2020 Fantasy Football Consistency: Wide Receivers
There was once a time in fantasy football where wide receivers were mere afterthoughts; NFL running backs commonly saw 300 touches yearly and rushing production was incredible. However, as the NFL became increasingly more pass-heavy with the incorporation of analytics, offense-friendly rules, and greater utilization of three-WR sets, many fantasy leagues adopted PPR and a third starting WR slot setting to drive greater importance in the WR role.
However, the proliferation of three-WR sets in the NFL, and these fantasy rule changes led to an influx of WR3s – boom-bust options that are seemingly indistinguishable from one another. Trying to guess when to start Will Fuller, Marquise Brown, or Marvin Jones last year in a given week was infuriating.
These types of receivers display immense potential but include significant weekly volatility that could easily lose you a match-up. Identifying the perfect harmony between upside and a reliable floor is critical as WR production becomes more fragmented.
Simply put, there are four quadrants for any given position: high risk, low reward (HRLR), high risk, high reward (HRHR), low risk, low reward (LRLR), and low risk, high reward (LRHR). The former is the least desirable, all things held equal, while the latter is most appealing. Analyzing WRs’ risk-versus-reward averages should allow you to more effectively construct a high-upside and low-volatility fantasy team.
The visualization below displays FantasyPros’ top 24 WRs per average draft position (ADP) in half PPR leagues, as of July 9. According to PFF data, on average, these 24 WRs generated 12.9 PPG – in which they had at least one opportunity, defined as targets plus rushes – with a standard deviation (SD) of 8.1 points, equaling a 62.8% coefficient of variation (CV).

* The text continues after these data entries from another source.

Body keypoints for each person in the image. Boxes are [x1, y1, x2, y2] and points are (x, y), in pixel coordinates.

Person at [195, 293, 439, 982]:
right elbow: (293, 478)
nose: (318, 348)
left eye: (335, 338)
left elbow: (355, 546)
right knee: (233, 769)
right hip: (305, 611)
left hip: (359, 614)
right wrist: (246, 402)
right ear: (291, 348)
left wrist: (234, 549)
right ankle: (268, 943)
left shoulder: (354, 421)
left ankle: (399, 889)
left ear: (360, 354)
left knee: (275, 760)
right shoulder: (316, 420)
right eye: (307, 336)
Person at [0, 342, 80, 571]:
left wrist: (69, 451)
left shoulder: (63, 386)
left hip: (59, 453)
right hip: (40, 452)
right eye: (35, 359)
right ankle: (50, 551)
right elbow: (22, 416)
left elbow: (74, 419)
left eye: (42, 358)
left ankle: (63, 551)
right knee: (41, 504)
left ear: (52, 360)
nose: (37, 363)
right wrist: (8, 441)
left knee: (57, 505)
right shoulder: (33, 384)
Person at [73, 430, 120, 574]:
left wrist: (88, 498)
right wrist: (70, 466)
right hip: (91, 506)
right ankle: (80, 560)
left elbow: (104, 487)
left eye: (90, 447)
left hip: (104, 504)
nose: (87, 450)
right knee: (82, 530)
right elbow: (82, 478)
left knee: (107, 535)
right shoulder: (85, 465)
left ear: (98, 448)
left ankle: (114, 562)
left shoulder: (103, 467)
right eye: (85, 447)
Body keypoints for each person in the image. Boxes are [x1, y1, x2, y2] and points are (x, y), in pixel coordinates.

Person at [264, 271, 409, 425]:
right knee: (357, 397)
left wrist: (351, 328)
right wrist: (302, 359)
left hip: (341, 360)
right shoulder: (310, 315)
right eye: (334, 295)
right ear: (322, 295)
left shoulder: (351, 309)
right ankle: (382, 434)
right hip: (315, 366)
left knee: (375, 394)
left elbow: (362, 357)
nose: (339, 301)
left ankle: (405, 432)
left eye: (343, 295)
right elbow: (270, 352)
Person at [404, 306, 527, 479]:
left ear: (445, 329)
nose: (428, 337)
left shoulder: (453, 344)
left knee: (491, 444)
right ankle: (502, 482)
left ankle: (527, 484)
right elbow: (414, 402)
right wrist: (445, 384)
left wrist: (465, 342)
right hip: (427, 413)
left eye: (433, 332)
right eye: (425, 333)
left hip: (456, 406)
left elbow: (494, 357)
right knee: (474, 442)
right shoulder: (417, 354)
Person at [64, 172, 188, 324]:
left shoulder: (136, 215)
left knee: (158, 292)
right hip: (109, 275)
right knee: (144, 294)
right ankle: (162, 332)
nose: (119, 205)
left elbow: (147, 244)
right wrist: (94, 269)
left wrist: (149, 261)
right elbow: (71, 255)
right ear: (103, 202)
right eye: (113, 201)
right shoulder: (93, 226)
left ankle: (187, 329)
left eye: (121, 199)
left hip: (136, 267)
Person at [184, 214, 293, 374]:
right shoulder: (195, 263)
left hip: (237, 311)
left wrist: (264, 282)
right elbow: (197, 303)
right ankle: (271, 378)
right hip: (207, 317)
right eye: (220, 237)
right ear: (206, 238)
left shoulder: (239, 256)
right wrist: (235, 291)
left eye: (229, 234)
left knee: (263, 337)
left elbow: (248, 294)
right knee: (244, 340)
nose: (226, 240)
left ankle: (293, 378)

Generally, the lower the CV, the safer the player is given his average production. Considering these data, the average top 24 WR should score between 4.8 and 21.0 PPG, on average, each week.
Among the top 24 drafted WRs in 2020, only 25% clearly seem to be elite producers with below-average weekly risk, while three others (Cooper Kupp, Allen Robinson, and Keenan Allen) reside on the fringe. However, when considering draft capital, there are some very appealing players outside of the green region. In fact, pairing players like Michael Thomas with Mike Evans or Calvin Ridley may be hugely successful and desirable depending on your strategy and risk aversion.
Players to Target
Kenny Golladay (13.6 PPG, 7.9 SD, 57.9% CV)

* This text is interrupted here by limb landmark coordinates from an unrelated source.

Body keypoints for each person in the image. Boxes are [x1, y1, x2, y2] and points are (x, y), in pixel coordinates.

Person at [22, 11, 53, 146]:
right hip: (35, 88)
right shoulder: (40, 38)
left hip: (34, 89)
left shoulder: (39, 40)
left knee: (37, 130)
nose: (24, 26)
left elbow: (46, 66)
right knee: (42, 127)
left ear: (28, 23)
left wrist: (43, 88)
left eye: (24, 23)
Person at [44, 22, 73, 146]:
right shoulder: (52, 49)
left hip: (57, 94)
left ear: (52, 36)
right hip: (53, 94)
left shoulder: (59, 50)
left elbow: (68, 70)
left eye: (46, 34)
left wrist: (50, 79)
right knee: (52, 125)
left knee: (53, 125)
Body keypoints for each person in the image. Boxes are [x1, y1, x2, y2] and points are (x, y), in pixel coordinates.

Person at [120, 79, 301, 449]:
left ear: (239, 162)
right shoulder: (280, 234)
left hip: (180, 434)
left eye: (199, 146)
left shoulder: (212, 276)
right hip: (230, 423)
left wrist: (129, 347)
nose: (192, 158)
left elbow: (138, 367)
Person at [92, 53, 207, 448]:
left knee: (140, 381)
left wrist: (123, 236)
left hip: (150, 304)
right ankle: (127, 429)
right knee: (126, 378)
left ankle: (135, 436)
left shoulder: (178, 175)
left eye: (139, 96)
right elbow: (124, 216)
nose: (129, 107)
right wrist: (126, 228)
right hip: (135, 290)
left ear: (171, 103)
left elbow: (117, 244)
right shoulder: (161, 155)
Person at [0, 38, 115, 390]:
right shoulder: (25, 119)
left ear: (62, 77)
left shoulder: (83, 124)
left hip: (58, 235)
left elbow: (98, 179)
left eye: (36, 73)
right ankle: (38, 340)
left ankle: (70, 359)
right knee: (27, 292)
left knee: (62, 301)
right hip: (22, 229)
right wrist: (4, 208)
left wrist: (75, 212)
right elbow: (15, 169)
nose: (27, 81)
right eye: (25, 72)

Kenny Golladay remains overlooked by the fantasy community, with an ADP at the tail end of the second round or mid-third, depending on league size. Golladay performed well despite Matthew Stafford starting just eight games last year, while on pace for the most efficient season in his career. If Stafford can stay healthy (he played in all 16 games every year prior since 2011), while playing at a similar level as last year, Golladay could absolutely go bonkers and push for a top-five WR finish. This is well worth his current cost.

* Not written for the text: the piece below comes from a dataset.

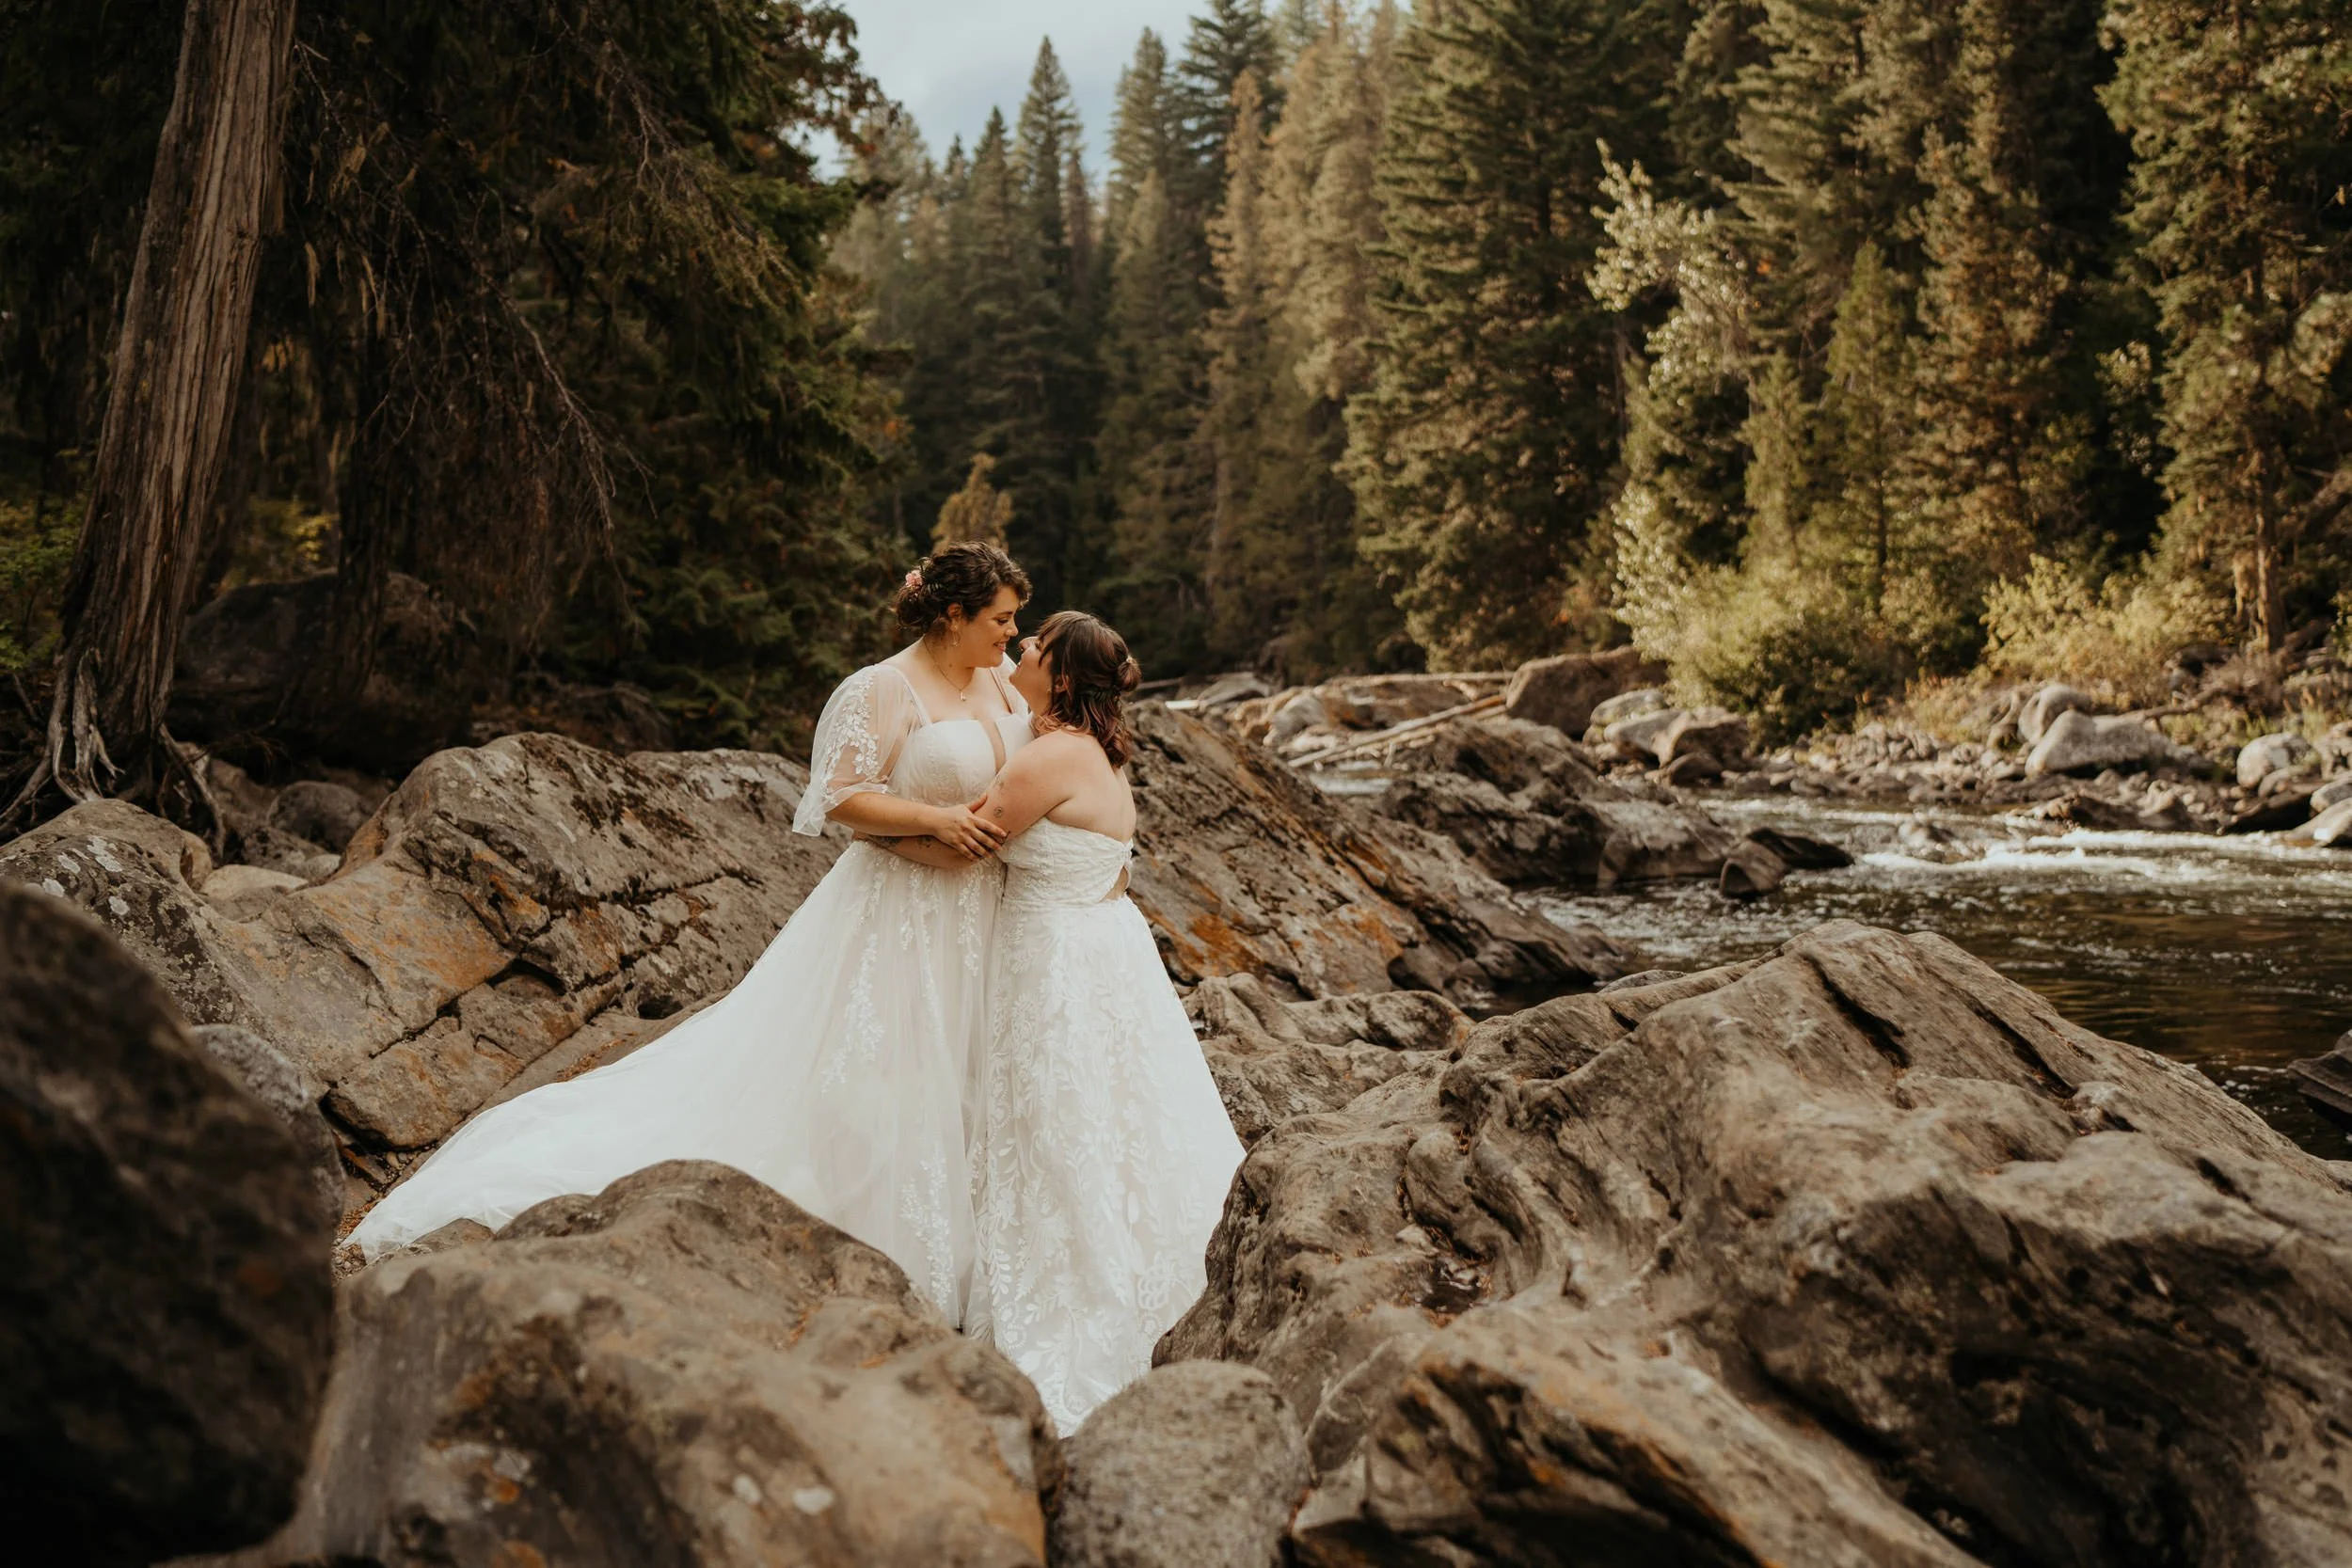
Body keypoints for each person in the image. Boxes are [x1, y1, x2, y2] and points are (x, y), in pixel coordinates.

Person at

D.J. Moore (12.6 PPG, 6.2 SD, 48.9% CV)
As one of my favorite targets this season and being a fellow University of Maryland alumnus, D.J. Moore had to be on this list. Despite playing on a Panthers offense last year with Kyle Allen at the helm, Moore proved why he was a first-round pick in 2018. Before leaving Week 16 with an injury after just one yard on two targets, Moore was on pace for over 1,340 yards at an 8.9 yards-per-target clip. Now he has a seemingly legit QB in Teddy Bridgewater. Moore is one of my favorite targets in the third round currently in 12-team leagues, and easily a top choice in the fourth if he falls.
Players to Avoid
A.J. Brown (11.9 PPG, 9.1 SD, 75.9% CV)
I’ll preface this by saying A.J. Brown may turn out to be the next best WR in the league following his superbly efficient rookie season. However, that’s the issue. His (and Ryan Tannehill’s) efficiency was off the charts, scoring nine touchdowns on just 55 touches and 87 opportunities through the regular season. In fact, across his last five games (including the playoffs), Brown produced just 10 catches for 222 yards (124 of those coming in one game on four catches) on 20 targets. Simply put, Brown has immense upside and talent, but also great risk if whenever the Titans go into their desired run-heavy mode. At an ADP residing in the third or fourth, I’m avoiding Brown unless I already have stability at the WR position and can shoot for the moon with his upside.
T.Y. Hilton (10.3 PPG, 7.0 SD, 68.7% CV)
T.Y. Hilton has been so good seemingly every year since he entered the league in 2012. However, an injury-plagued 2019 season in which he underperformed despite a solid touchdown-per-game rate, not to mention another new QB – who happens to be aging (and declining) – has me avoiding Hilton in most drafts. Although he isn’t too expensive with an ADP in the fifth-to-sixth rounds, I find myself targeting higher upside players like D.J. Chark, Terry McLaurin, James Conner, or David Johnson ahead of him.